__Excerpt to read__.
In addition to the fees and expenses allowed under § 2000e-5(k), a prevailing party in a civil rights action is generally entitled to recover certain costs. See Jane L. v. Bangerter, 61 F.3d 1505, 1517 (10th Cir.1995) (citing Fed.R.Civ.P. 54(d) and 28 U.S.C. § 1920)). These recoverable costs include clerk fees, court reporters' fees, printing and witness fees, copying fees, and certain docket fees. Id.
We review the district court's award of attorneys' fees and costs for an abuse of discretion. See Smith, 129 F.3d at 1418; Bangerter, 61 F.3d at 1517. Factual findings underlying the award are reviewed for clear error, Bangerter, 61 F.3d at 1509, while underlying legal conclusions and statutory interpretations are considered de novo, Phelps v. Hamilton, 120 F.3d 1126, 1129 (10th Cir.1997). Importantly, in spite of its discretion, the district court must still "provide a concise but clear explanation of its reasons for the fee award." Hensley v. Eckerhart, 461 U.S. 424, 437, 103 S.Ct. 1933, 76 L.Ed.2d 40 (1983). The court's explanations must "give us an adequate basis for review." Ramos, 713 F.2d at 552; see also Moe v. Avions Marcel Dassault-Breguet Aviation, 727 F.2d 917, 936 (10th Cir.1984) (holding that the district court must state its reasons in sufficient detail "so that the appellate court will have a basis for judging whether the trial court acted within its discretion").
In the instant case, the district court's initial order awarding Ms. Karnes a reduced amount offers only one reason for the reduction: that Ms. Sweeney's $150 per hour rate was too high. The order does not determine a lodestar amount and does not address any of SCI's other arguments for a reduction of Ms. Karnes's award. Similarly, the court's order denying Ms. Karnes's motion for reconsideration offers only one additional reason for the reduced award: the duplication of work by Ms. Karnes's attorneys. The only duplicative work that the court's order specifies is the time spent by Ms. Sweeney in the courtroom.

__Work required__.
From the court opinion on fee awards above, extract the stretch from "In addition to" through "docket fees. Id.", copying it word for word.

__Extracted records__.
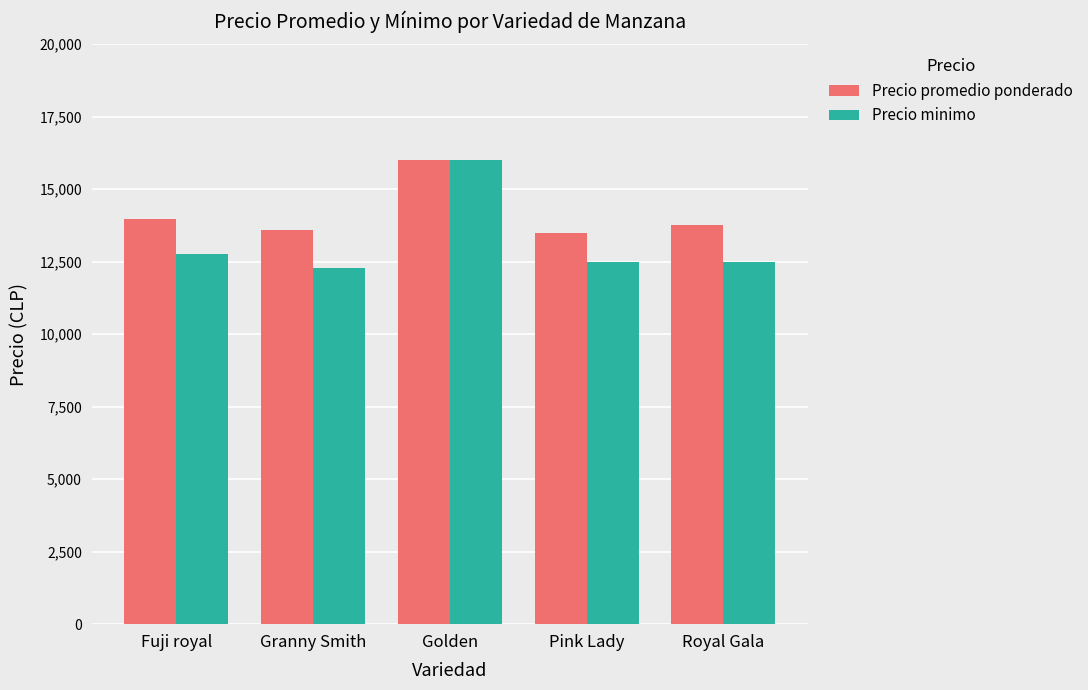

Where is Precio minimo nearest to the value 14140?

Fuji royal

==

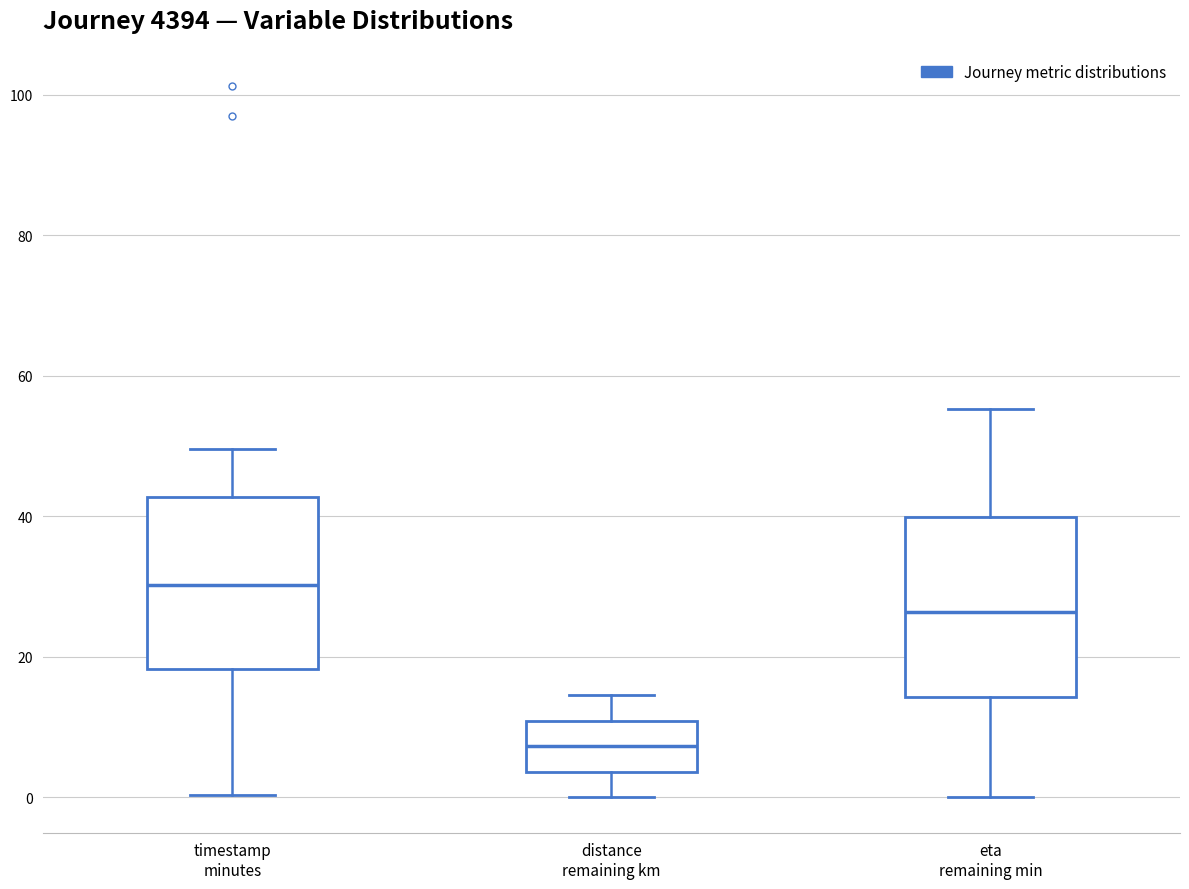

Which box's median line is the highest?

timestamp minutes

__Reply to the task__.
In addition to the fees and expenses allowed under § 2000e-5(k), a prevailing party in a civil rights action is generally entitled to recover certain costs. See Jane L. v. Bangerter, 61 F.3d 1505, 1517 (10th Cir.1995) (citing Fed.R.Civ.P. 54(d) and 28 U.S.C. § 1920)). These recoverable costs include clerk fees, court reporters' fees, printing and witness fees, copying fees, and certain docket fees. Id.